Aufgabe: Geben Sie den nachfolgenden Zeitungsbericht über den Betrug mit einer Phantasiewährung vollständig und wortgetreu wieder.

======== Vorliegender Text ========

Mit Phantasiewährung betrogen

Dutzende fielen auf den Jodi-Trick rein

München – Er soll Anlegern mit einer Phantasiewährung Beteiligungen am internationalen Finanzmarkt vorgegaukelt haben. Jetzt steht der Kundenberater einer Internetfirma wegen Betrugs vor Gericht.

Euro oder Jodi? Echte Währung oder Phantasiewährung? Diese Fragen spielten für die Anleger der Internet-Firma moneypay-europe offenbar keine Rolle. Anderthalb Millionen Euro Echtgeld pumpten die Geldgeber aus ganz Deutschland in das Unternehmen, das ihnen knapp ein Prozent Zinsen pro Tag versprach. Ein Himmelfahrtskommando. Erst als die Ausschüttungen nicht mehr wie gewohnt flossen, wachten die Anleger auf und erstatteten Anzeige. Seit Ende vergangener Woche wird gegen einen Kundenberater verhandelt. Die Anklage lautet auf Betrug.

Der 56-jährige Hamburger mit Wohnsitz in Thailand hatte zunächst selber zehn Euro in das vermeintliche Anlage-Unternehmen investiert. „Aus Langeweile“, wie er vor der Wirtschaftskammer am Landgericht München II erklärte. Rasch stellten sich finanzielle „Erfolge“ ein. Der Hamburger engagierte sich zunehmend. Schließlich wurde er Kontenverwalter und Kundenberater.

======== Aufgeführte Datensätze ========

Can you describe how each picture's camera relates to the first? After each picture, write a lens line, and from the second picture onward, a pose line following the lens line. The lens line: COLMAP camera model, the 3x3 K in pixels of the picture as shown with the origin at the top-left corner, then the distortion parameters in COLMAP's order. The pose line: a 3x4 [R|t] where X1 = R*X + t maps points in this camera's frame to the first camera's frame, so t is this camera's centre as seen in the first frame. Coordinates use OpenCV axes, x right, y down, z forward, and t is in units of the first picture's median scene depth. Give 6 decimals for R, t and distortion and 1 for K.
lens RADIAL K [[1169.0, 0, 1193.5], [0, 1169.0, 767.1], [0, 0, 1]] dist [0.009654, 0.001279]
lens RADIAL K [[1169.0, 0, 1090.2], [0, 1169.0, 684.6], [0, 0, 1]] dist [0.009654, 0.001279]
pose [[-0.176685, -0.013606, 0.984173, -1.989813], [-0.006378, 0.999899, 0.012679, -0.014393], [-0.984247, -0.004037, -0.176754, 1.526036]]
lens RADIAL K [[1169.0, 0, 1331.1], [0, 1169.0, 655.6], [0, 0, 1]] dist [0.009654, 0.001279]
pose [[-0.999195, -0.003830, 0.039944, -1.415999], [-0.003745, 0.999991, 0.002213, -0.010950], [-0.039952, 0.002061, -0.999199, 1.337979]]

========

Antwort:
Mit Phantasiewährung betrogen

Dutzende fielen auf den Jodi-Trick rein

München – Er soll Anlegern mit einer Phantasiewährung Beteiligungen am internationalen Finanzmarkt vorgegaukelt haben. Jetzt steht der Kundenberater einer Internetfirma wegen Betrugs vor Gericht.

Euro oder Jodi? Echte Währung oder Phantasiewährung? Diese Fragen spielten für die Anleger der Internet-Firma moneypay-europe offenbar keine Rolle. Anderthalb Millionen Euro Echtgeld pumpten die Geldgeber aus ganz Deutschland in das Unternehmen, das ihnen knapp ein Prozent Zinsen pro Tag versprach. Ein Himmelfahrtskommando. Erst als die Ausschüttungen nicht mehr wie gewohnt flossen, wachten die Anleger auf und erstatteten Anzeige. Seit Ende vergangener Woche wird gegen einen Kundenberater verhandelt. Die Anklage lautet auf Betrug.

Der 56-jährige Hamburger mit Wohnsitz in Thailand hatte zunächst selber zehn Euro in das vermeintliche Anlage-Unternehmen investiert. „Aus Langeweile“, wie er vor der Wirtschaftskammer am Landgericht München II erklärte. Rasch stellten sich finanzielle „Erfolge“ ein. Der Hamburger engagierte sich zunehmend. Schließlich wurde er Kontenverwalter und Kundenberater.